╭─ PROVIDED INFORMATION

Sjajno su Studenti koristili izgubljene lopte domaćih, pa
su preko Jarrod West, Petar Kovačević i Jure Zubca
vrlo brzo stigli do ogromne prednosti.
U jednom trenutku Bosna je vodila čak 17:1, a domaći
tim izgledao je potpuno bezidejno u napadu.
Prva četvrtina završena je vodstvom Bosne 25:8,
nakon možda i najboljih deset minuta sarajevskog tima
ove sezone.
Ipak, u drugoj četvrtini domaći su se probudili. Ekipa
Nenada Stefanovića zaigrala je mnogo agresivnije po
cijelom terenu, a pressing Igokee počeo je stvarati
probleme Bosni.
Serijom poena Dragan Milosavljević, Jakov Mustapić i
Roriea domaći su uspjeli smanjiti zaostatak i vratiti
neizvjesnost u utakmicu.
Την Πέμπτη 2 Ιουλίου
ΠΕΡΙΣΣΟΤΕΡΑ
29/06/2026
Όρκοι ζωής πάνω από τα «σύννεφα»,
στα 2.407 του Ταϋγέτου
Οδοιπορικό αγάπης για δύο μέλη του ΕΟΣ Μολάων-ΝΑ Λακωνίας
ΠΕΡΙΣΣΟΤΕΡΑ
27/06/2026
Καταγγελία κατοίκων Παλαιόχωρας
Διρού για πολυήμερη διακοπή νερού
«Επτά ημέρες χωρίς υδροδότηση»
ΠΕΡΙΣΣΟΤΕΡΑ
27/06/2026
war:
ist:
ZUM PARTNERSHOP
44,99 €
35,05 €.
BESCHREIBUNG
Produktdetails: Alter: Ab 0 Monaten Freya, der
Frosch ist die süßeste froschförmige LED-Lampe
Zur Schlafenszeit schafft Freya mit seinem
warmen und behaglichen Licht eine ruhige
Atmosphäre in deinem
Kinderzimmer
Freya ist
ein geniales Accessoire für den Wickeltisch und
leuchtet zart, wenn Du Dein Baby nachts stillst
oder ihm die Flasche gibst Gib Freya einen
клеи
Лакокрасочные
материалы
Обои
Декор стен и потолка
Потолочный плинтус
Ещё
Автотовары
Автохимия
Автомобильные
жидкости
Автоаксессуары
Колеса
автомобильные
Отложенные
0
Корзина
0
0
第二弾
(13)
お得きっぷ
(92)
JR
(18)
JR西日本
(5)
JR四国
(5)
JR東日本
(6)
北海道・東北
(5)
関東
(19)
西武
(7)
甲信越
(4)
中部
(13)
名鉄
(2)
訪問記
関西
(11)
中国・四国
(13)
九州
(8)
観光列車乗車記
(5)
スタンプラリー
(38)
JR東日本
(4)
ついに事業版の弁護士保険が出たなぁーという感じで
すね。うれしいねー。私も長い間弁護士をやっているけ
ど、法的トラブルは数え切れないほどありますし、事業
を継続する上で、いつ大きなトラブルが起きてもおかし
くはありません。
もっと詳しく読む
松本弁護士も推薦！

╰─

Copy out all the rows above again, swapping every "Freya" for "Frieda" and keeping everything else the same.

SOLUTION ::
Sjajno su Studenti koristili izgubljene lopte domaćih, pa
su preko Jarrod West, Petar Kovačević i Jure Zubca
vrlo brzo stigli do ogromne prednosti.
U jednom trenutku Bosna je vodila čak 17:1, a domaći
tim izgledao je potpuno bezidejno u napadu.
Prva četvrtina završena je vodstvom Bosne 25:8,
nakon možda i najboljih deset minuta sarajevskog tima
ove sezone.
Ipak, u drugoj četvrtini domaći su se probudili. Ekipa
Nenada Stefanovića zaigrala je mnogo agresivnije po
cijelom terenu, a pressing Igokee počeo je stvarati
probleme Bosni.
Serijom poena Dragan Milosavljević, Jakov Mustapić i
Roriea domaći su uspjeli smanjiti zaostatak i vratiti
neizvjesnost u utakmicu.
Την Πέμπτη 2 Ιουλίου
ΠΕΡΙΣΣΟΤΕΡΑ
29/06/2026
Όρκοι ζωής πάνω από τα «σύννεφα»,
στα 2.407 του Ταϋγέτου
Οδοιπορικό αγάπης για δύο μέλη του ΕΟΣ Μολάων-ΝΑ Λακωνίας
ΠΕΡΙΣΣΟΤΕΡΑ
27/06/2026
Καταγγελία κατοίκων Παλαιόχωρας
Διρού για πολυήμερη διακοπή νερού
«Επτά ημέρες χωρίς υδροδότηση»
ΠΕΡΙΣΣΟΤΕΡΑ
27/06/2026
war:
ist:
ZUM PARTNERSHOP
44,99 €
35,05 €.
BESCHREIBUNG
Produktdetails: Alter: Ab 0 Monaten Frieda, der
Frosch ist die süßeste froschförmige LED-Lampe
Zur Schlafenszeit schafft Frieda mit seinem
warmen und behaglichen Licht eine ruhige
Atmosphäre in deinem
Kinderzimmer
Frieda ist
ein geniales Accessoire für den Wickeltisch und
leuchtet zart, wenn Du Dein Baby nachts stillst
oder ihm die Flasche gibst Gib Frieda einen
клеи
Лакокрасочные
материалы
Обои
Декор стен и потолка
Потолочный плинтус
Ещё
Автотовары
Автохимия
Автомобильные
жидкости
Автоаксессуары
Колеса
автомобильные
Отложенные
0
Корзина
0
0
第二弾
(13)
お得きっぷ
(92)
JR
(18)
JR西日本
(5)
JR四国
(5)
JR東日本
(6)
北海道・東北
(5)
関東
(19)
西武
(7)
甲信越
(4)
中部
(13)
名鉄
(2)
訪問記
関西
(11)
中国・四国
(13)
九州
(8)
観光列車乗車記
(5)
スタンプラリー
(38)
JR東日本
(4)
ついに事業版の弁護士保険が出たなぁーという感じで
すね。うれしいねー。私も長い間弁護士をやっているけ
ど、法的トラブルは数え切れないほどありますし、事業
を継続する上で、いつ大きなトラブルが起きてもおかし
くはありません。
もっと詳しく読む
松本弁護士も推薦！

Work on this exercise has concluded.